R.G. Elmore, D.V.M.
Copley News Service
Question: Are sled dogs still used in the United States? Several years ago, I read that sled dogs delivered groceries and mail in some remote areas of the northern states along the Canadian border. What kind of dogs are used for pulling sleds? Do the dogs enjoy this work?
Answer: Many dogs provide us not only with companionship but also do important work for us. The use of sled dogs is a great example. In some of the northernmost parts of the United States, sled dogs are still used to deliver mail, groceries and other vital supplies during the winter months. The most commonly used dogs to pull sleds are the spitz varieties. These include the Eskimo dog or husky, the Alaskan malamute and the Siberian husky. They have been used for generations to pull heavy loads across frozen lakes and deep snow. Without sled dogs, many remote settlements would probably not exist.
Sled dogs have virtually remained unchanged since the 14th century when they were first recorded for traveling in Mongolia. The best dogs for pulling are short and square with powerful chest muscles. Most people who work with sled dogs agree that these dogs enjoy running and working in front of sleds. Most of these dogs need little encouragement to run and pull in the snow on very cold days.
The most famous sled dog race is the annual Iditarod Trail Sled Dog Race in Alaska. The race commemorates dogs being used to carry life-saving diphtheria serum from Anchorage to Nome, Alaska, in 1925. The distance was about 658 miles and the weather was at its worst; however, the mushers and their dogs arrived in time with the serum to save many of the sick.
To commemorate the 1925 “race for life,” the Iditarod Trail Sled Dog Race, which is now about 1,049 miles long between Anchorage and Nome, has taken place annually in March since 1973. This Iditarod has been billed as “The Last Great Race,” and has become an international event. All the dogs are examined by veterinarians at checkpoints throughout the race to ensure that none are injured or suffering.
Question: We are wondering where the idea that cats have nine lives originates. Several of our cats died young and did not seem to have this trait.

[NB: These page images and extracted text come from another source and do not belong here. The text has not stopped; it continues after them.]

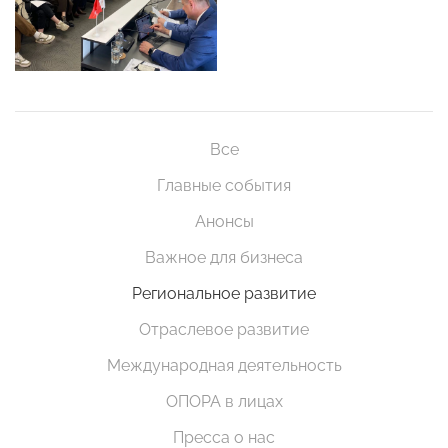
Все
Главные события
Анонсы
Важное для бизнеса
Региональное развитие
Отраслевое развитие
Международная деятельность
ОПОРА в лицах
Пресса о нас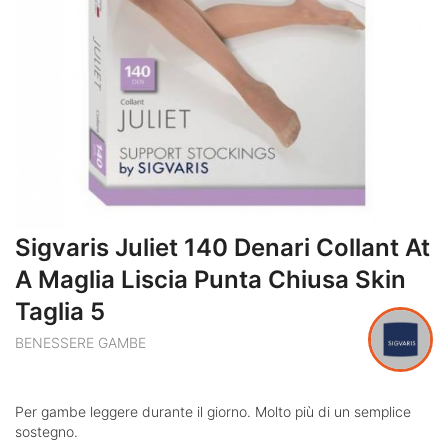
Sigvaris Juliet 140 Denari Collant At
A Maglia Liscia Punta Chiusa Skin
Taglia 5
BENESSERE GAMBE
Per gambe leggere durante il giorno. Molto più di un semplice
sostegno.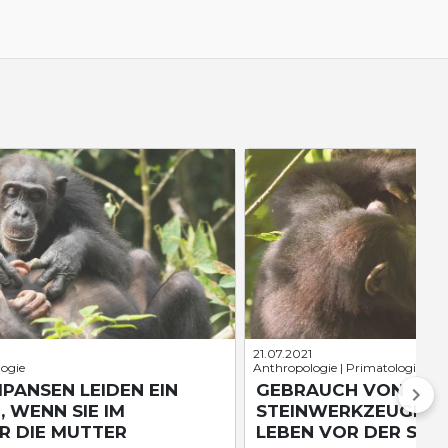
21.07.2021
logie
Anthropologie | Primatologie
PANSEN LEIDEN EIN
GEBRAUCH VON
, WENN SIE IM
STEINWERKZEUGEN:
R DIE MUTTER
LEBEN VOR DER STEI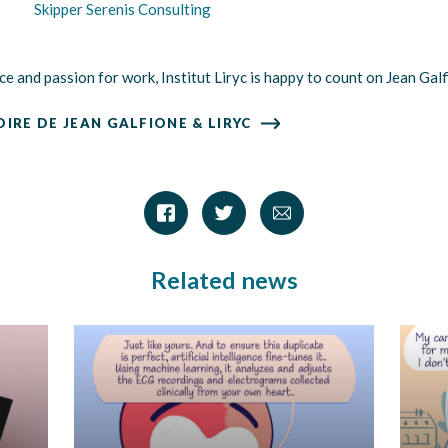
Skipper Serenis Consulting
and passion for work, Institut Liryc is happy to count on Jean Galfio
IRE DE JEAN GALFIONE & LIRYC
Related news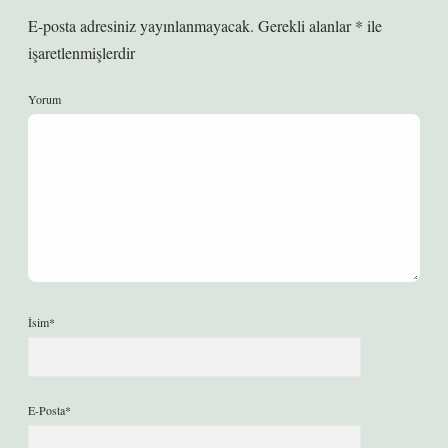
E-posta adresiniz yayınlanmayacak.
Gerekli alanlar
*
ile
işaretlenmişlerdir
Yorum
İsim*
E-Posta*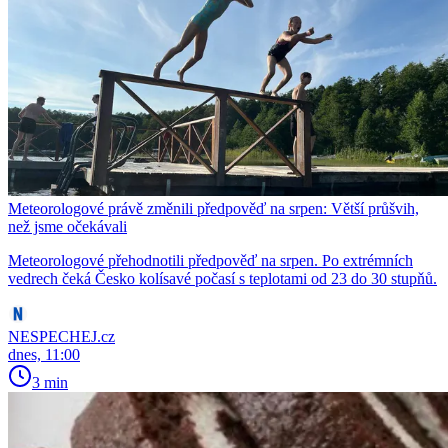
Meteorologové právě změnili předpověď na srpen: Větší průšvih,
než jsme očekávali
Meteorologové přehodnotili předpověď na srpen. Po extrémních
vedrech čeká Česko kolísavé počasí s teplotami od 23 do 30 stupňů.
NESPECHEJ.cz
dnes, 11:00
3 min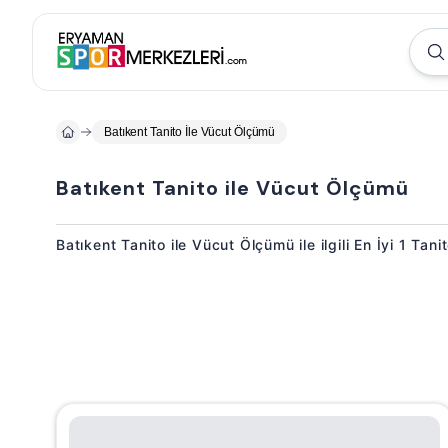
Batıkent Tanito İle Vücut Ölçümü
Batıkent Tanito ile Vücut Ölçümü
Batıkent Tanito ile Vücut Ölçümü ile ilgili En İyi 1 Ta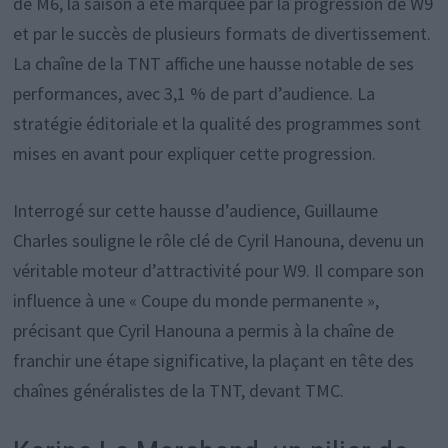
de M6, la saison a été marquée par la progression de W9
et par le succès de plusieurs formats de divertissement.
La chaîne de la TNT affiche une hausse notable de ses
performances, avec 3,1 % de part d’audience. La
stratégie éditoriale et la qualité des programmes sont
mises en avant pour expliquer cette progression.
Interrogé sur cette hausse d’audience, Guillaume
Charles souligne le rôle clé de Cyril Hanouna, devenu un
véritable moteur d’attractivité pour W9. Il compare son
influence à une « Coupe du monde permanente »,
précisant que Cyril Hanouna a permis à la chaîne de
franchir une étape significative, la plaçant en tête des
chaînes généralistes de la TNT, devant TMC.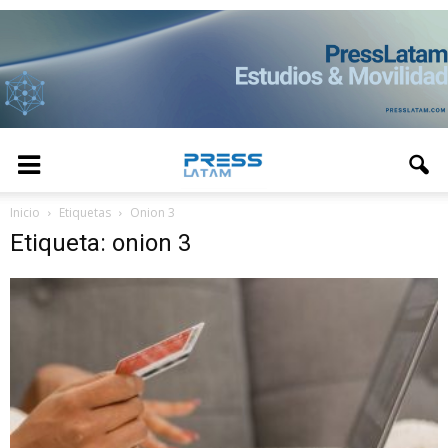
Inicio
Etiquetas
Onion 3
Etiqueta: onion 3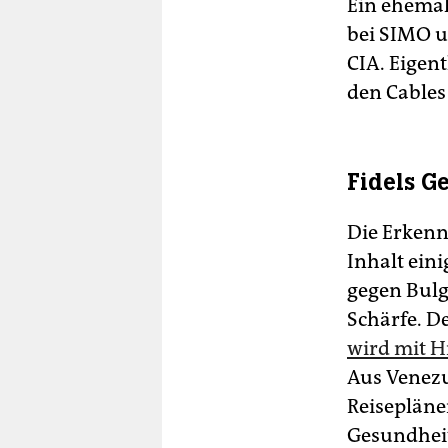
Ein ehemali
bei SIMO u
CIA. Eigent
den Cables
Fidels G
Die Erkenn
Inhalt ein
gegen Bulg
Schärfe. D
wird mit H
Aus Venez
Reisepläne
Gesundheit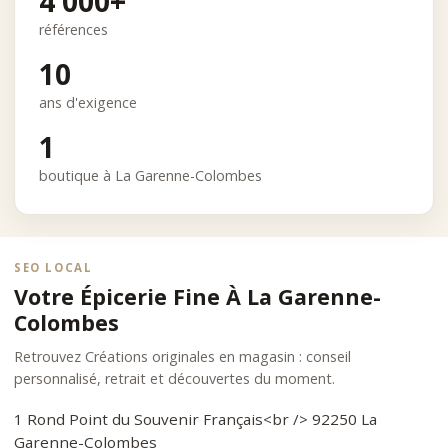
4 000+
références
10
ans d'exigence
1
boutique à La Garenne-Colombes
SEO LOCAL
Votre Épicerie Fine À La Garenne-
Colombes
Retrouvez Créations originales en magasin : conseil
personnalisé, retrait et découvertes du moment.
1 Rond Point du Souvenir Français<br /> 92250 La
Garenne-Colombes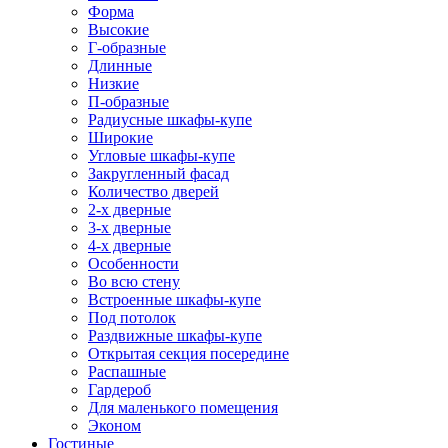
Форма
Высокие
Г-образные
Длинные
Низкие
П-образные
Радиусные шкафы-купе
Широкие
Угловые шкафы-купе
Закругленный фасад
Количество дверей
2-х дверные
3-х дверные
4-х дверные
Особенности
Во всю стену
Встроенные шкафы-купе
Под потолок
Раздвижные шкафы-купе
Открытая секция посередине
Распашные
Гардероб
Для маленького помещения
Эконом
Гостиные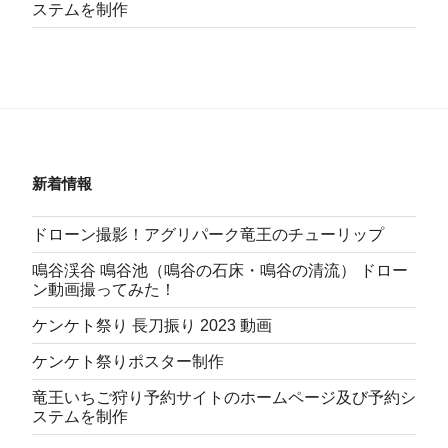
ステムを制作
新着情報
ドローン撮影！アグリパーク竜王のチューリップ
鳴谷渓谷 鳴谷池（鳴谷の石床・鳴谷の清流） ドロー
ン動画撮ってみた！
ケンケト祭り 長刀振り 2023 動画
ケンケト祭りポスター制作
竜王いちご狩り予約サイトのホームページ及び予約シ
ステムを制作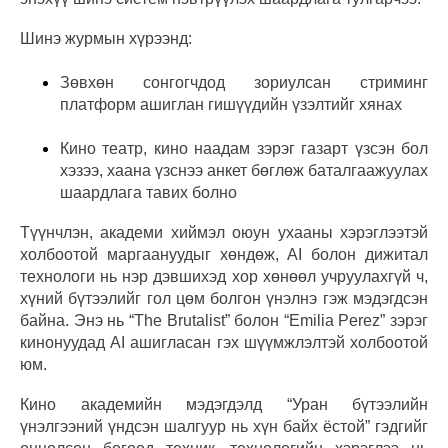
Шинэ журмын хүрээнд:
Зөвхөн сонгогчдод зориулсан стриминг
платформ ашиглан гишүүдийн үзэлтийг хянах
Кино театр, кино наадам зэрэг газарт үзсэн бол
хэзээ, хаана үзснээ анкет бөглөж баталгаажуулах
шаардлага тавих болно
Түүнчлэн, академи хиймэл оюун ухааны хэрэглээтэй
холбоотой маргаануудыг хөндөж, AI болон дижитал
технологи нь нэр дэвшихэд хор хөнөөл учруулахгүй ч,
хүний бүтээлийг гол цөм болгон үнэлнэ гэж мэдэгдсэн
байна. Энэ нь “The Brutalist” болон “Emilia Perez” зэрэг
кинонуудад AI ашигласан гэх шүүмжлэлтэй холбоотой
юм.
Кино академийн мэдэгдэлд “Уран бүтээлийн
үнэлгээний үндсэн шалгуур нь хүн байх ёстой” гэдгийг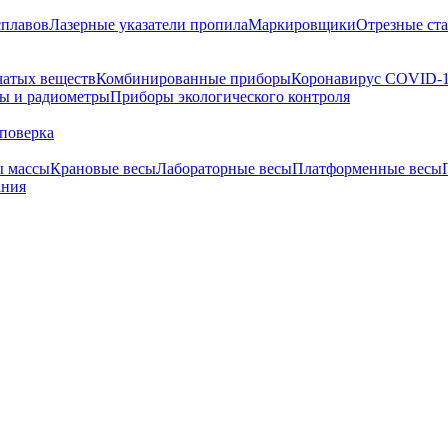
сплавов
Лазерные указатели пропила
Маркировщики
Отрезные ст
чатых веществ
Комбинированные приборы
Коронавирус COVID-
ы и радиометры
Приборы экологического контроля
поверка
ы массы
Крановые весы
Лабораторные весы
Платформенные весы
ания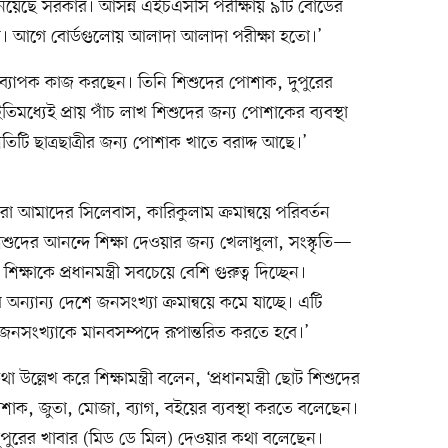
ত নিয়েছে সরকার। আসন্ন এইচএসসি পরীক্ষায় ৯টি বোর্ডের
্ষা দেবে। আগে বোর্ডগুলোয় আলাদা আলাদা পরীক্ষা হতো।’
ার জন্য ব্যাপক কাজ করছেন। তিনি শিশুদের পোশাক, দুপুরের
মধ্যেই প্রায় পাঁচ লাখ শিশুদের জন্য পোশাকের ব্যবস্থা
িটি ছাত্রছাত্রীর জন্য পোশাক খাতে বরাদ্দ আছে।’
আমাদের সিলেবাস, কারিকুলাম ক্রমান্বয়ে পরিবর্তন
িশুদের আনন্দে শিক্ষা দেওয়ার জন্য খেলাধুলা, সংস্কৃতি—
ক্ষাকে প্রধানমন্ত্রী সবচেয়ে বেশি গুরুত্ব দিচ্ছেন।
্যান্য দেশে জনসংখ্যা ক্রমান্বয়ে কমে যাচ্ছে। এটি
নসংখ্যাকে মানবসম্পদে রূপান্তরিত করতে হবে।’
 উল্লেখ করে শিক্ষামন্ত্রী বলেন, ‘প্রধানমন্ত্রী ছোট শিশুদের
োশাক, জুতা, মোজা, ব্যাগ, বইয়ের ব্যবস্থা করতে বলেছেন।
ের দুপুরের খাবার (মিড ডে মিল) দেওয়ার কথা বলেছেন।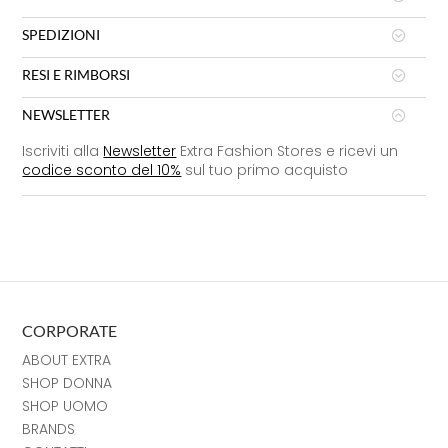
SPEDIZIONI
RESI E RIMBORSI
NEWSLETTER
Iscriviti alla
Newsletter
Extra Fashion Stores e ricevi un
codice sconto del 10%
sul tuo primo acquisto
CORPORATE
ABOUT EXTRA
SHOP DONNA
SHOP UOMO
BRANDS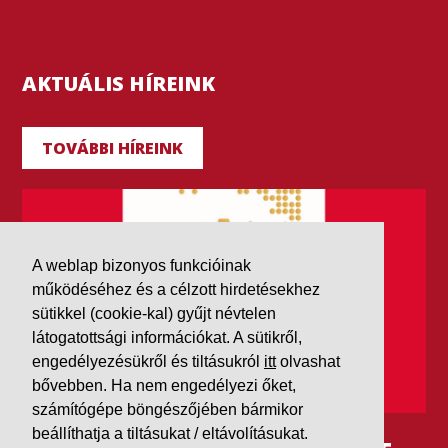
AKTUÁLIS HÍREINK
TOVÁBBI HÍREINK
A weblap bizonyos funkcióinak
működéséhez és a célzott hirdetésekhez
sütikkel (cookie-kal) gyűjt névtelen
látogatottsági információkat. A sütikről,
engedélyezésükről és tiltásukról
itt
olvashat
bővebben. Ha nem engedélyezi őket,
számítógépe böngészőjében bármikor
beállíthatja a tiltásukat / eltávolításukat.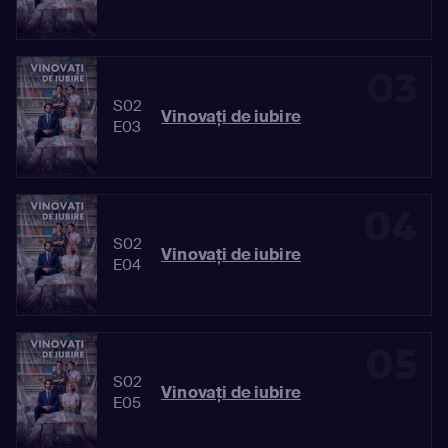
03
S02
Vinovaţi de iubire
E03
04
S02
Vinovaţi de iubire
E04
05
S02
Vinovaţi de iubire
E05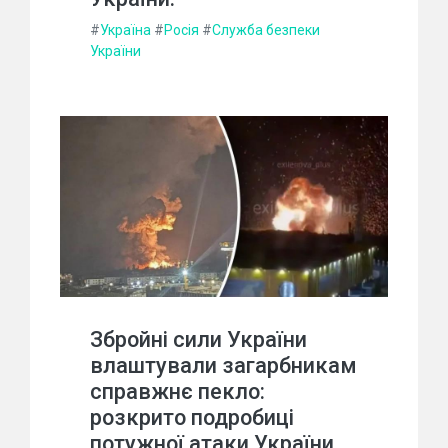
#
Україна
#
Росія
#
Служба безпеки
України
Збройні сили України
влаштували загарбникам
справжнє пекло:
розкрито подробиці
потужної атаки України.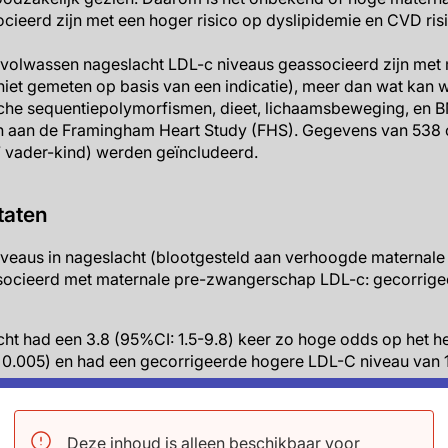
ieerd zijn met een hoger risico op dyslipidemie en CVD ris
 volwassen nageslacht LDL-c niveaus geassocieerd zijn met
iet gemeten op basis van een indicatie), meer dan wat kan
che sequentiepolymorfismen, dieet, lichaamsbeweging, en B
n aan de Framingham Heart Study (FHS). Gegevens van 538 
 vader-kind) werden geïncludeerd.
taten
veaus in nageslacht (blootgesteld aan verhoogde maternal
ocieerd met maternale pre-zwangerschap LDL-c: gecorrigee
ht had een 3.8 (95%CI: 1.5-9.8) keer zo hoge odds op het 
 0.005) en had een gecorrigeerde hogere LDL-C niveau van
erschapsniveaus van LDL-C verklaarden 13% van de variati
iveaus, na veelvoorkomende genetische varianten en klassie
Deze inhoud is alleen beschikbaar voor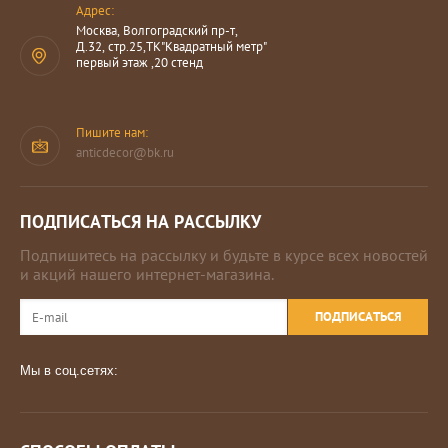
Адрес:
Москва, Волгоградский пр-т,
Д.32, стр.25,ТК"Квадратный метр"
первый этаж ,20 стенд
Пишите нам:
anticdecor@bk.ru
ПОДПИСАТЬСЯ НА РАССЫЛКУ
Подпишитесь на рассылку и будьте в курсе всех новостей
и акций нашего интернет-магазина.
ПОДПИСАТЬСЯ
Мы в соц.сетях: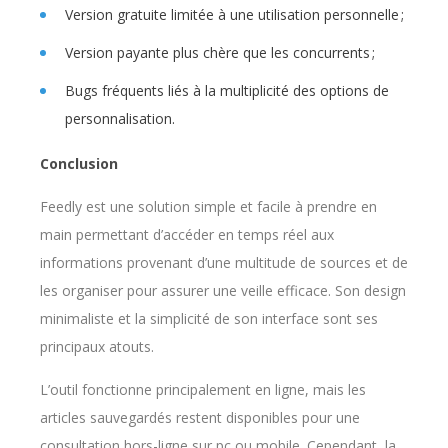
Version gratuite limitée à une utilisation personnelle ;
Version payante plus chère que les concurrents ;
Bugs fréquents liés à la multiplicité des options de
personnalisation.
Conclusion
Feedly est une solution simple et facile à prendre en
main permettant d’accéder en temps réel aux
informations provenant d’une multitude de sources et de
les organiser pour assurer une veille efficace. Son design
minimaliste et la simplicité de son interface sont ses
principaux atouts.
L’outil fonctionne principalement en ligne, mais les
articles sauvegardés restent disponibles pour une
consultation hors-ligne sur pc ou mobile. Cependant, la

Answer: The idea that cats have nine lives probably stems from the many stories about cats narrowly escaping injury or death after falling from high places or being in other dangerous situations. Although no one knows for sure when this statement was first made, it might have started during ancient times. It was recorded that Muhammad possessed the habit of stroking each of his cats three times, which according to some legends gave his cats nine lives.
A 1546 collection by John Heywood states, “No wife, no woman hath nine lives like a cat.” Another old proverb says, “It has been the providence of nature to give this creature nine lives instead of one.” Shakespeare mentions the cat’s nine lives in Romeo and Juliet.
How this myth started is a mystery. But most cat lovers readily admit that they wish such luck for their four-footed companions.